Het bijzondere was dat je er als publiek met je neus op zat, je zag hoe Aus Greidanus sr. als regisseur te werk gaat, hoe de interactie verloopt tussen hem en de acteurs. Dat alles wordt heel toegankelijk gemaakt voor het publiek, toch heeft het bijna iets voyeuristisch. Je ziet gedeelten van een stuk in voorbereiding, maakt mee hoe een scène groeit, en dat alles onder de dynamisch-creatieve aansturing van Aus Greidanus sr. die – zou je kunnen zeggen - in dit stuk eigenlijk de hoofdrol speelt. Het aardige is ook dat het voor leken zoals wij goed te volgen en te begrijpen was. Dit overigens niet in de laatste plaats door de uitleg die Aus zo nu en dan gaf over wat wij te zien kregen, om welke scènes het ging en dat wij voor een goed begrip toch vooral de hele voorstelling zouden moeten zien!

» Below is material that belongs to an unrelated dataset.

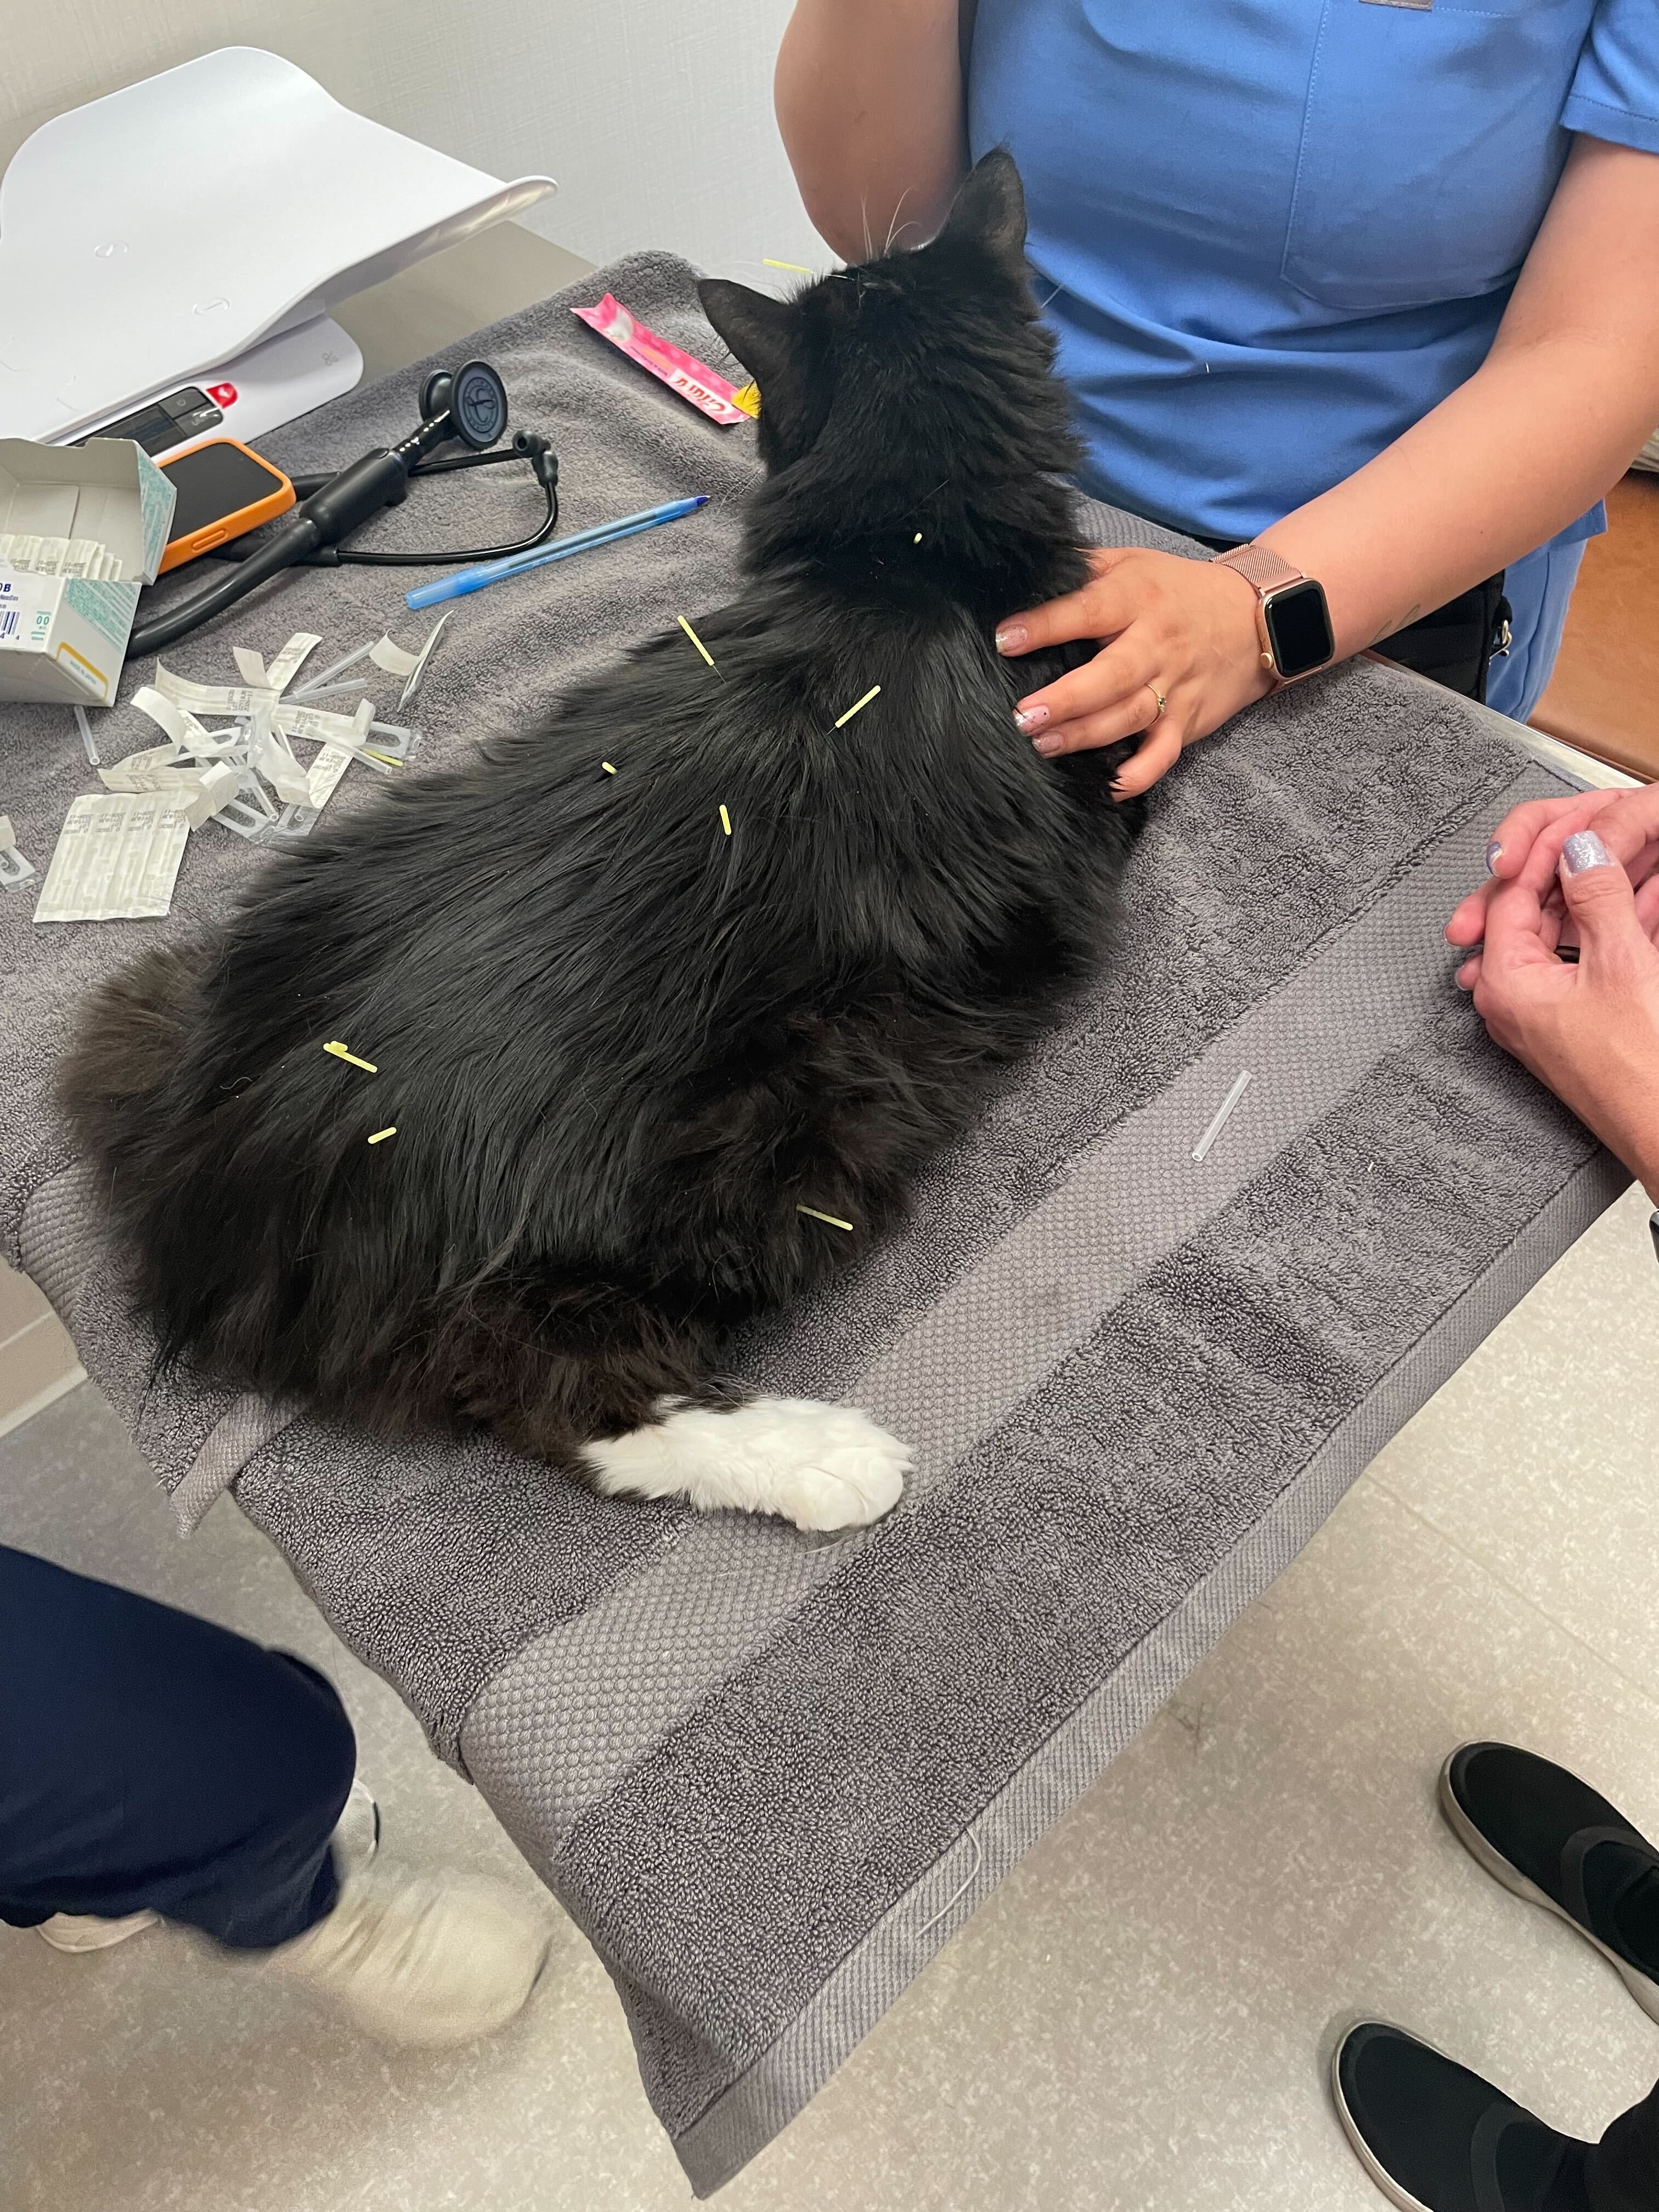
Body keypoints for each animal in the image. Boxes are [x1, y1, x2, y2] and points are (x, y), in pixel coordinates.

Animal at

In het gedeelte na de pauze zag je een enorm schip rechtstandig op het podium staan, tegen de achterwand met de punt naar beneden, als het ware vanuit de bodem omhoog rijzend. Dat moest het schip Argos verbeelden waarmee Herakles en de Argonauten op reis gingen om de gouden schapenvacht (het Gulden Vlies) te roven, waarbij hij tevens Theseus uit de onderwereld wist te redden. Het schip is onderweg gestrand, nadat het door een tsunami-achtige golf is opgetild en in de woestijn is neergesmeten. In de scène die hier werd gerepeteerd zien we Theseus in discussie met de andere Argonauten, die unaniem van oordeel zijn dat zij deze rampspoed te danken hebben aan de Godin Medea. Zij proberen Jason ervan te overtuigen Medea te vermoorden, maar deze weigert dat omdat zij zwanger van hem is. Al met al hebben we genoten van een geweldige voorstelling die geen voorstelling was. En naar het totale gebeuren, de 11 uur durende theatermarathon Herakles, moeten we ook maar heen. Dit voorproefje smaakte in ieder geval naar meer.